İSTANBUL (AA) - ZEYNEP RAKİPOĞLU - Her fırsatta akıllı telefonların ekranına bakarak karşındaki kişiyi önemsememek olarak tanımlanan dijital çağın hastalığı "phubbing", yeni tip koronavirüs (Kovid-19) tedbirleri kapsamında insanların zamanlarının büyük çoğunluğunu evde geçirdikleri bugünlerde telefon bağımlılığının artmasına ve aile içi ilişkilerin bozulmasına neden olabiliyor.

Teknolojinin gelişmesi, dijital araçların yaygınlaşması ve sosyal medyanın bilinçsizce kullanılması nedeniyle bireylerde "e-hastalık" olarak adlandırılan telefon ve ekran bağımlılığı ortaya çıktı. Akıllı telefon kullanımının yaygınlaşmasıyla insanlar karşılarındaki kişileri daha az dinler ve umursar hale geldi.

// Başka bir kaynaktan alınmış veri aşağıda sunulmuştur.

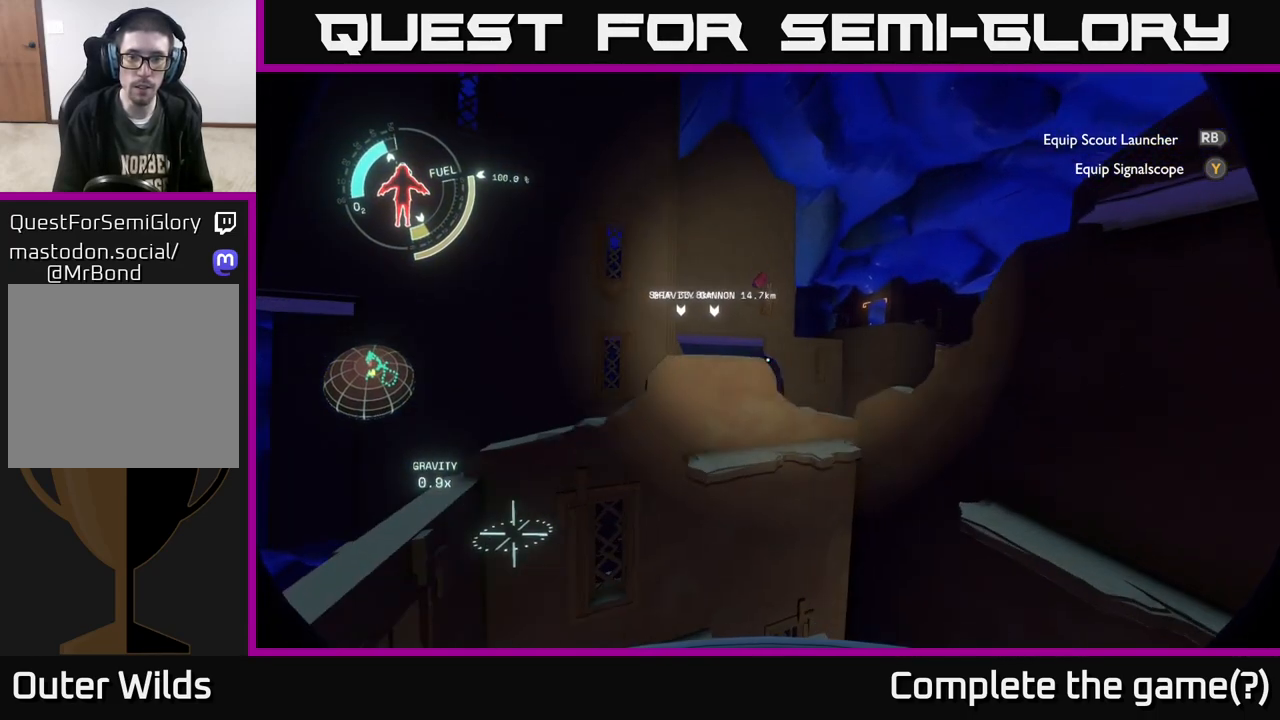
{"buttons": [], "left_stick": "center", "right_stick": "center", "events": [[83, "right_stick", "right"], [183, "right_stick", "down-right"], [350, "right_stick", "center"]]}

İngilizce "phone" ve "snubbing" kelimelerinin Türkçe karşılığı olan "telefon" ve "küçük görme" anlamını taşıyan sözcüklerden doğan ve "telefonla görgüsüzlük" olarak tanımlanan phubbing kavramı, modern zamanın önemli bir hastalığı haline dönüşen telefon bağımlılığına dikkat çekiyor.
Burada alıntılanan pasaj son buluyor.